White House Weighs Wide-Ranging Push for Crypto Oversight by Jennifer Epstein and Benjamin Bain signals more turns of the screw to come:

"Financial regulators appointed by Biden are taking an increasingly hawkish tone about the burgeoning crypto market as they seek to step up oversight of the asset class. Regulators have expressed concerns about the lack of investor protections and possible risks to financial stability as the market has ballooned to more than $2 trillion.

National security agencies across the administration are also grappling with high-profile cases of digital currencies playing a role in ransomware attacks like the Colonial Pipeline episode earlier this year."

David. said...

Emily Graffeo's DeFi Protocol Cream Finance Loses $130 Million in Latest Crypto Hack reports that:

"DeFi protocol Cream Finance suffered yet another hack this year after an exploit stole at least $130 million in what could be one of the largest thefts in decentralized finance.

The attack on the Ethereum-based lending protocol was first reported by The Block Crypto, which cited a tweet by PeckShield Inc. highlighting a large flash-loan transaction that carried out the theft.

The burgeoning DeFi landscape has drawn in billions of dollars in investor funds, but it has been a frequent target by hackers, with many using flash loans -- a type of uncollateralized lending -- as a way to exploit poorly protected protocols.

Cream was involved in similar attacks that stole nearly $38 million in February and almost $19 million in August, according to The Block.
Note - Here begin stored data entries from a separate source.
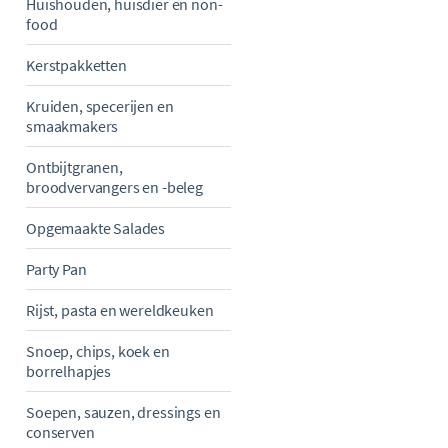
Huishouden, huisdier en non-
food
Kerstpakketten
Kruiden, specerijen en
smaakmakers
Ontbijtgranen,
broodvervangers en -beleg
Opgemaakte Salades
Party Pan
Rijst, pasta en wereldkeuken
Snoep, chips, koek en
borrelhapjes
Soepen, sauzen, dressings en
conserven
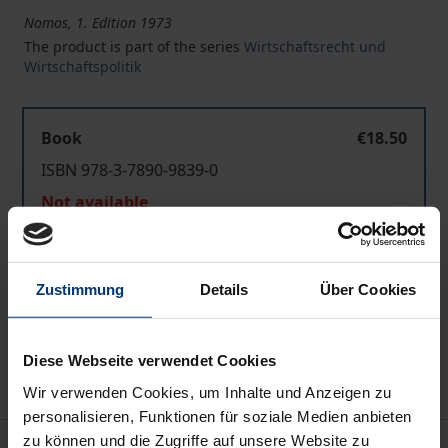
Nomos, 1. Edition 1973
The product is part of the series
Wirtschaftsrecht und
Wirtschaftspolitik
Book
€18.50
ISBN 978-3-7890-9839-0
Not available
Add to Cart
Zustimmung
Details
Über Cookies
Add to Wish List
Delivery cost notice
Diese Webseite verwendet Cookies
Wir verwenden Cookies, um Inhalte und Anzeigen zu
personalisieren, Funktionen für soziale Medien anbieten
zu können und die Zugriffe auf unsere Website zu
Bibliographical data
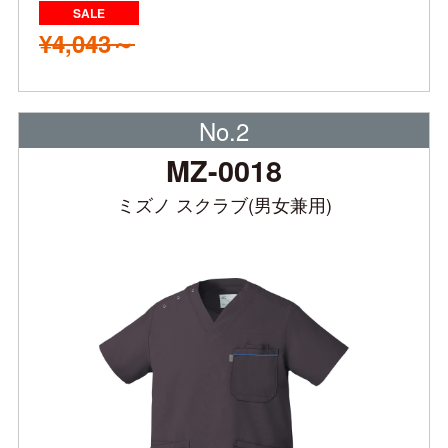
¥4,043～
No.2
MZ-0018
ミズノ スクラブ(男女兼用)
Meanwhile, a hacker stole $600 million worth of crypto tokens from the PolyNetwork protocol in August in what is considered to be the largest DeFi hack ever."

David. said...

Louis Ashworth's The reasonable case against CBDCs is well worth reading:

"Let’s say it explicitly: it’s completely reasonable — sensible, even — to be concerned about CBDCs.

There are two overwhelming reasons for this:

— people should always be hesitant about potentially giving up rights to their government, even if they trust their government.
— even if people currently trust their government, they should operate on the basis that they may not always trust their government."

Ashworth's annotations and rebuttals of the Bank of England's PR for "Britcoin" are on point.